Por fim, a série animada Harley Quinn, exibida desde novembro de 2019 primeiro no DC Universe e depois na HBO Max, consolidou-se como um dos programas mais populares da plataforma, com 87% de críticas positivas registradas no Rotten Tomatoes. Este sucesso dá continuidade a um movimento já iniciado pelo filme Esquadrão Suicida de 2016, que inicialmente impulsionou Batman Adventures #12 para o primeiro plano da coleção, e continua a alimentar uma demanda sustentada pelas primeiras aparições e corridas notáveis ​​do personagem, incluindo aquelas que não têm ligação direta com a animação.

Guia de compra para construir uma coleção em torno dessas séries

Quer você seja um colecionador ou esteja procurando construir uma coleção coerente em torno de personagens e designers que marcaram esta história, algumas diretrizes concretas permitem que você compre metodicamente e não instintivamente:

Perguntas frequentes

Ambos são verdadeiros em diferentes graus. As mulheres criam e leem banda desenhada desde a década de 1940 - Tarpé Mills publicou a super-heroína Miss Fury em abril de 1941, ainda antes da Mulher Maravilha - mas a quota de leitoras femininas aumentou claramente desde a década de 1990, com uma aceleração impulsionada pelo formato digital e por séries como Capitã Marvel ou Ms.
Miss Fury, criada por June Tarpé Mills sob o nome de Tarpé Mills, apareceu em 6 de abril de 1941 sob o título "The Black Fury" antes de ser renomeada como Miss Fury em novembro de 1941. Ela precedeu assim a primeira aparição da Mulher Maravilha, em dezembro de 1941, por mais de seis meses, e continua sendo a primeira super-heroína inteiramente escrita e desenhada por uma mulher.
Marvel #1 (fevereiro de 2014) marca o lançamento da série de Kamala Khan, a primeira heroína muçulmana a ter seu próprio título mensal na Marvel, criada pelos editores Sana Amanat e Stephen Wacker com o roteirista G. Willow Wilson e os artistas Adrian Alphona e Jamie McKelvie.
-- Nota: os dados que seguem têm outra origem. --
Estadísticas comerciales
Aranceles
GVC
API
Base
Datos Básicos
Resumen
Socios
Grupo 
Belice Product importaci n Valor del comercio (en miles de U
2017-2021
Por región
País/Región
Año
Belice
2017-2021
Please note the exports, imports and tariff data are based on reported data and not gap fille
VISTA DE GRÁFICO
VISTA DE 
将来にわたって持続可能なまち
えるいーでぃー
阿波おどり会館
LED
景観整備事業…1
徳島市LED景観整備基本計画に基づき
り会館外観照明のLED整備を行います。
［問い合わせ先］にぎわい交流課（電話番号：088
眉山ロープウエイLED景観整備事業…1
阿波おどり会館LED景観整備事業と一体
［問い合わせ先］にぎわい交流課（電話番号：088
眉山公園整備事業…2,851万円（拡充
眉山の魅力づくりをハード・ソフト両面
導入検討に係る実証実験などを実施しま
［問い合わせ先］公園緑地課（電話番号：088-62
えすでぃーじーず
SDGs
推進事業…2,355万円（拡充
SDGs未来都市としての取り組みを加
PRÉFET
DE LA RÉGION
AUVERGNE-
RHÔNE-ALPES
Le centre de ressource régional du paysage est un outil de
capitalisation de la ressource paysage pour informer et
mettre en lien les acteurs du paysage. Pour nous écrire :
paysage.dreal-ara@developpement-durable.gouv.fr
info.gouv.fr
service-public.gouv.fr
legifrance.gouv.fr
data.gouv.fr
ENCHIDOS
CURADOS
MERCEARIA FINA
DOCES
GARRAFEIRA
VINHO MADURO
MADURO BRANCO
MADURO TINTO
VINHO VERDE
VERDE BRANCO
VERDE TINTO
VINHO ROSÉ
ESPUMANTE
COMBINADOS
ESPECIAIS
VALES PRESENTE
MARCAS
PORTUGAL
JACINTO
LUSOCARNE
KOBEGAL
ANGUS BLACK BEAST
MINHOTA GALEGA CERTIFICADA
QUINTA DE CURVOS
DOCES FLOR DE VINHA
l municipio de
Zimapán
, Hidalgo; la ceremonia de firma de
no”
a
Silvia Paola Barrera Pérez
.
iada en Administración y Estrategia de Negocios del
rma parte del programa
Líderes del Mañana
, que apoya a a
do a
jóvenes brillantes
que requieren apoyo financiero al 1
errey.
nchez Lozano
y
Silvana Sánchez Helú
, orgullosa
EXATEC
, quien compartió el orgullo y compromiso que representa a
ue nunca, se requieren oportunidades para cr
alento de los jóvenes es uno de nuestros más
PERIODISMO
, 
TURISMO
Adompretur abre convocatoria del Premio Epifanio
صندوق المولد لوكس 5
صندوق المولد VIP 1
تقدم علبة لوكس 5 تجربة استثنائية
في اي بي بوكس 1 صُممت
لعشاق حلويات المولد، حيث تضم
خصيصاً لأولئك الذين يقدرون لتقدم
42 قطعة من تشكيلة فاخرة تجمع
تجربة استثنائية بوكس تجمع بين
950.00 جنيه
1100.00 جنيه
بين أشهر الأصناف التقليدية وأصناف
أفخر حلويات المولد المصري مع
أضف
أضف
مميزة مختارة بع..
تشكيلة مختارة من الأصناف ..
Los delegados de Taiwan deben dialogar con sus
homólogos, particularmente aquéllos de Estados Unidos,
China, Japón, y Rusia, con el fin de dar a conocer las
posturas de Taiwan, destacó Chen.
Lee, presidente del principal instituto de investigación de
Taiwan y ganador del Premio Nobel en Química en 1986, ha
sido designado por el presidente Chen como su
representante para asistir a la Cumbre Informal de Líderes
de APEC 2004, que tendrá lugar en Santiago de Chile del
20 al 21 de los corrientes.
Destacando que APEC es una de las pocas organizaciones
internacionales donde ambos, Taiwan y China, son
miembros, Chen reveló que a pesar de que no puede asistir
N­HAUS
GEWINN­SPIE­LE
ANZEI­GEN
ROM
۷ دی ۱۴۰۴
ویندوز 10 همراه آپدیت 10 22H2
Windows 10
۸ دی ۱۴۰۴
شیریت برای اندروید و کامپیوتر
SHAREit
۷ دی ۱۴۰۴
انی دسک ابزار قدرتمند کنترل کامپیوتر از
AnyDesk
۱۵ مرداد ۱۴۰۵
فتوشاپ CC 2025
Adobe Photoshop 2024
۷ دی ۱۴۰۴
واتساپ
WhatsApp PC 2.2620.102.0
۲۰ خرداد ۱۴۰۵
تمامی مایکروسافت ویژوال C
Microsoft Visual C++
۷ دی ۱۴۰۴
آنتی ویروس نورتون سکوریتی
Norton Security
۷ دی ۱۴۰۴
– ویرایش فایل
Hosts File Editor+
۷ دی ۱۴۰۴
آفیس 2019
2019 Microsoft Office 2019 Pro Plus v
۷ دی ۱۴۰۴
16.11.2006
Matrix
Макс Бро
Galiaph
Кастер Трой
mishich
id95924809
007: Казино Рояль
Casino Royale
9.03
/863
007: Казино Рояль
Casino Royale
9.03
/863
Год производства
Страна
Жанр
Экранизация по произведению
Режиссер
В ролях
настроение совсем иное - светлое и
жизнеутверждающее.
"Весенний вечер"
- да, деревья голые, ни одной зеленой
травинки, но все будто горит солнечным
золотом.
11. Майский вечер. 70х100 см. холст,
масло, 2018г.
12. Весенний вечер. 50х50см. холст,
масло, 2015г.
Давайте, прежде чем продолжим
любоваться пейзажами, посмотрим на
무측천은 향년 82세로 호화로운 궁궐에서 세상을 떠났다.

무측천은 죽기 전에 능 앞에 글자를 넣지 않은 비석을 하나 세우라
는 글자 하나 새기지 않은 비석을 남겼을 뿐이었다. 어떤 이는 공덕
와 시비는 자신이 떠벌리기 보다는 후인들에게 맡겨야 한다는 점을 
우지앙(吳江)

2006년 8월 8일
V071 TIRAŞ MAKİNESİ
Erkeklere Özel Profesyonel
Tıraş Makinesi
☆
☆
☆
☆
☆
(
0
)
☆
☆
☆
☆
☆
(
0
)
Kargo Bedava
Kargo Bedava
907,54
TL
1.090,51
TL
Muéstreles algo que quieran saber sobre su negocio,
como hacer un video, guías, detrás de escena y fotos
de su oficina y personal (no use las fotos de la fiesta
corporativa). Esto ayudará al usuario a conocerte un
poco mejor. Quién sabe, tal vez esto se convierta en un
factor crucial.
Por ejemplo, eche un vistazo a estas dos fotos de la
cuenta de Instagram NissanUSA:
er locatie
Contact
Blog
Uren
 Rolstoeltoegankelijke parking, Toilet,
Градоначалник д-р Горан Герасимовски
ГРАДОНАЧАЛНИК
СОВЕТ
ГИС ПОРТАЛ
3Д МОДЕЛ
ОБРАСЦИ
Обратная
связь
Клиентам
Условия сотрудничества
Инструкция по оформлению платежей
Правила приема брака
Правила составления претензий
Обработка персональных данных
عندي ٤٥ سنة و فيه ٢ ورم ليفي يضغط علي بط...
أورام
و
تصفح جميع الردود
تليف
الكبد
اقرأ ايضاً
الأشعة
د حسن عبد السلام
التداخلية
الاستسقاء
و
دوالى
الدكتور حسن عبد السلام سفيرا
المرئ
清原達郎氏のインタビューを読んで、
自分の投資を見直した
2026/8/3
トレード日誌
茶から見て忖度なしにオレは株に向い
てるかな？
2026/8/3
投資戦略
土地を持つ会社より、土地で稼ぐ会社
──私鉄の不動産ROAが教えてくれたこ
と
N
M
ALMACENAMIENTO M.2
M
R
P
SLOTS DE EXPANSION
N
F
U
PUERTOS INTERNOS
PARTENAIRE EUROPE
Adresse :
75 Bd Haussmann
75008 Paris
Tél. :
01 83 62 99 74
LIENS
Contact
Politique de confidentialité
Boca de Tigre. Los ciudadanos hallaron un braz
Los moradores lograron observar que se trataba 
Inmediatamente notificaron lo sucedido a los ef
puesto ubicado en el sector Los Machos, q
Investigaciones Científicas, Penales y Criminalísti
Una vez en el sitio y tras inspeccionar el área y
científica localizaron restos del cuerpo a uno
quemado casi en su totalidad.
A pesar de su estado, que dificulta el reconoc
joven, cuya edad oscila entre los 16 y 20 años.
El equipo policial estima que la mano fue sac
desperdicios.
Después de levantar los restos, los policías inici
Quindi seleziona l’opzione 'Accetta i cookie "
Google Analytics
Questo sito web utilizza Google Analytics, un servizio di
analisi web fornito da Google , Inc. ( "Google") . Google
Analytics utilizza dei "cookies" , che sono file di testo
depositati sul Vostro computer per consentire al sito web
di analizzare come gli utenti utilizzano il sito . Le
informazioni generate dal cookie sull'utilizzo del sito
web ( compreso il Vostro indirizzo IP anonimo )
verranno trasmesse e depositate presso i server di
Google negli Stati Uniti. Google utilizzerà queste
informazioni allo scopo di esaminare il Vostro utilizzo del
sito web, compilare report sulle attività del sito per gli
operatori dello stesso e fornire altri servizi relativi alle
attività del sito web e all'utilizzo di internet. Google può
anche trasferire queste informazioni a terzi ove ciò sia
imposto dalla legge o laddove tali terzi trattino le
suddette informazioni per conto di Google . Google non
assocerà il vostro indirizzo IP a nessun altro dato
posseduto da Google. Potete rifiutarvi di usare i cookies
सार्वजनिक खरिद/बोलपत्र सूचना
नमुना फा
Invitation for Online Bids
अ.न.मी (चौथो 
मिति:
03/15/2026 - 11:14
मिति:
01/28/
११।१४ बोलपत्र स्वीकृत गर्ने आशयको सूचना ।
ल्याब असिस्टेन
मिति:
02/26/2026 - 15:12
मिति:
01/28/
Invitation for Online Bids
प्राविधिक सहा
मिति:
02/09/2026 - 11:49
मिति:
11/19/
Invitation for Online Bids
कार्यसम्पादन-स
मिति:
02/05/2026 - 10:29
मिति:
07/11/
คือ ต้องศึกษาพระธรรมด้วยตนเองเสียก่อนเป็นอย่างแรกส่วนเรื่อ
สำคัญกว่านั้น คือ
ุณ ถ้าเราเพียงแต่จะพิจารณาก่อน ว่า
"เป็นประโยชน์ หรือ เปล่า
A série televisiva Disney+ lançada em 2022 reforçou o seu estatuto de “questão-chave” para colecionadores.
Não: Harley Quinn foi criada por Paul Dini e Bruce Timm para a série Batman: The Animated Series em 1992, antes de sua primeira aparição em quadrinhos em Batman Adventures #12 (setembro de 1993). A personagem foi, no entanto, posteriormente usada por muitas criadoras e adotada por um público predominantemente feminino em cosplay e em convenções.
The Carol Corps é o nome dado aos fãs, em sua maioria mulheres, da série Capitã Marvel lançada em 2012 pela roteirista Kelly Sue DeConnick. Esse movimento de fãs, marcado pela hashtag #carolcorps e encontros em convenções, foi reconhecido o suficiente pela Marvel para inspirar sua própria minissérie, Captain Marvel and the Carol Corps.